Entertainment Weekly gave the book a B+ grade: "Haldeman trips through history wearing alien goggles, but his message is all about human nature." (The writer suggested that the book be read as Terminator 3 meets Brother From Another Planet.)

Gerald Jonas of The New York Times Book Review said, "Haldeman handles this complicated scheme effortlessly, and the ending is satisfying whether or not you have figured out who is who. If this smoothly written entertainment has a flaw, it is in the take-it-or-leave-it premise. I had no more trouble accepting two shape-changers than one.
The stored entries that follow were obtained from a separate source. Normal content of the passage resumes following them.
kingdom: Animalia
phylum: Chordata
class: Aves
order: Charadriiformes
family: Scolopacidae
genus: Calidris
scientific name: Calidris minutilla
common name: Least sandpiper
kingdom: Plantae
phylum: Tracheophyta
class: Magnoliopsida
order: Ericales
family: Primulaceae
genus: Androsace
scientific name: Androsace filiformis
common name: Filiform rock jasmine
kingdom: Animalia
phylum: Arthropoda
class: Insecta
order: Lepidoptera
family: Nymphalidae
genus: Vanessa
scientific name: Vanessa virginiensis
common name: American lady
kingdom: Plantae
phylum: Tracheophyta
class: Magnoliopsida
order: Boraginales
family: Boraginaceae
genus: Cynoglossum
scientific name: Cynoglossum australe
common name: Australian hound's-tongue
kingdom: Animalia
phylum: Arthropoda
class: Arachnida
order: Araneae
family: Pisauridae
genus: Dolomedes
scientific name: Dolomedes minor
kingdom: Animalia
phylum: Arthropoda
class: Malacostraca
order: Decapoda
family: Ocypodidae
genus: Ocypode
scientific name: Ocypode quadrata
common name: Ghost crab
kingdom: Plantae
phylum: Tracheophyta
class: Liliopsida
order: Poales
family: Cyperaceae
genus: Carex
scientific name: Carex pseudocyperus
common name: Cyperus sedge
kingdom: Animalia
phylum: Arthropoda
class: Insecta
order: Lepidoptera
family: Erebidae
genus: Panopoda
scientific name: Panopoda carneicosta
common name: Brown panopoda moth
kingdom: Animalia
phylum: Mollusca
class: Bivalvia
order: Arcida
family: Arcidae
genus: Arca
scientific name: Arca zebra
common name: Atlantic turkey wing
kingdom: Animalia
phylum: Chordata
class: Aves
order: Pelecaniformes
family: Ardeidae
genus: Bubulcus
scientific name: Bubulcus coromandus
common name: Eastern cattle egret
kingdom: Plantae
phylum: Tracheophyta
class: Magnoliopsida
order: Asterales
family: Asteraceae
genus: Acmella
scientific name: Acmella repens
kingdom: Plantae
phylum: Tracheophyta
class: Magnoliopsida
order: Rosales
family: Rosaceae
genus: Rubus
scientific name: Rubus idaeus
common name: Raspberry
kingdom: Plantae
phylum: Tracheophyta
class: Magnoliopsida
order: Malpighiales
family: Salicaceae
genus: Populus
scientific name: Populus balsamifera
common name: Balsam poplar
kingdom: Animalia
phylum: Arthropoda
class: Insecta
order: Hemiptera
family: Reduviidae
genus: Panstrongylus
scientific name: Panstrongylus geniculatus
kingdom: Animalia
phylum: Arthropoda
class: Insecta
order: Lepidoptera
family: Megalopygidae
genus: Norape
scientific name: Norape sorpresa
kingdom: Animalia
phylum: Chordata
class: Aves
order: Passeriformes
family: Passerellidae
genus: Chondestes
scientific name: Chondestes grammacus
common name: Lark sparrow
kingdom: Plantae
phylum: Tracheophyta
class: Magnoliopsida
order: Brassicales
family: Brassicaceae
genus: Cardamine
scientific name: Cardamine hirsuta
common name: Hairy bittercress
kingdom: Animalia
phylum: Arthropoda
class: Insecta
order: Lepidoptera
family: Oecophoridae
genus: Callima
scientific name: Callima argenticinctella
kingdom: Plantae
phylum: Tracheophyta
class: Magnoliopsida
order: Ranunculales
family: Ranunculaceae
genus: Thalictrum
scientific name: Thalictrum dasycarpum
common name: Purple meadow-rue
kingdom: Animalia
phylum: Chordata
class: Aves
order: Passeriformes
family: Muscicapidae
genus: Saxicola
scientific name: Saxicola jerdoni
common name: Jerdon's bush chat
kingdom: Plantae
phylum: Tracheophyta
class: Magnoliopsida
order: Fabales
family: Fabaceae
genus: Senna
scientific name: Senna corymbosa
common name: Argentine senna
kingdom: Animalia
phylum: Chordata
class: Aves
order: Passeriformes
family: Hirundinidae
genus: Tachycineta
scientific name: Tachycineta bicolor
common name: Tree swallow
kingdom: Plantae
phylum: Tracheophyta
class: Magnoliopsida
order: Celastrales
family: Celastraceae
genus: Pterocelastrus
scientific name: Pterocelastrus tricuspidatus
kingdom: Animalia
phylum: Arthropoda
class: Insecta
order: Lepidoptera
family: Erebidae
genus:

What gave me pause was the assumption that while some shape-changing aliens are capable of being changed by their experiences, others are simply born bad."

The San Diego Union-Tribune wrote, "Sometimes grim, always interesting, Camouflage is written with all of Haldeman's characteristic toughness, care and clarity." The Kansas City Star said, "Sometimes the most satisfying tale is the one most simply told. So it is with Joe Haldeman's Camouflage... Haldeman is a Vietnam vet, and he brings his experience and military history to the front. For example, the Bataan Death March makes an indelible impression upon the shape-shifter; as it learns, we learn, and the lessons are ugly truths. There's a vapid movie in the cinemas now [referring to Alien vs. Predator] about aliens and predators that, for millennia, have used Earth as a proving ground. Better to use your imagination and read Haldeman's book."

The Rocky Mountain News wrote that Camouflage "makes fresh and original use of an old and overused plot... Camouflage is an addictive read, one of the strangest love stories around." The Denver Post said, "Joe Haldeman writes a classic tale of aliens with a smooth, simple brilliance that is a joy to read."

The Kansas City Star listed the novel among its 10 Top Speculative Fiction Titles of 2004, and the Long Beach Press-Telegram listed Camouflage among its "Noteworthy Books of 2004."

The Contra Costa Times was unimpressed: "The setup is interesting - an immortal alien on Earth - but the follow-through is pedestrian at best. Haldeman throws in an extra alien for no apparent reason, and the love affair that supposedly wraps up the action is neither solidly developed nor particularly believable." Similarly, Publishers Weekly wrote, "Joe Haldeman's Camouflage, a near-future SF thriller that alternates between the experiences of two different aliens who land on Earth, skillfully weaves its disparate plot threads until the cop-out, deus ex machina ending. This is a more sophisticated, if less than satisfying, handling of a similar situation in Hal Clement's Needle (1950)." Kirkus Reviews also had a mixed reaction: "Well-constructed and intriguingly set up, but ultimately a disagreeable surprise: the story slips away, and you're left holding an empty coat."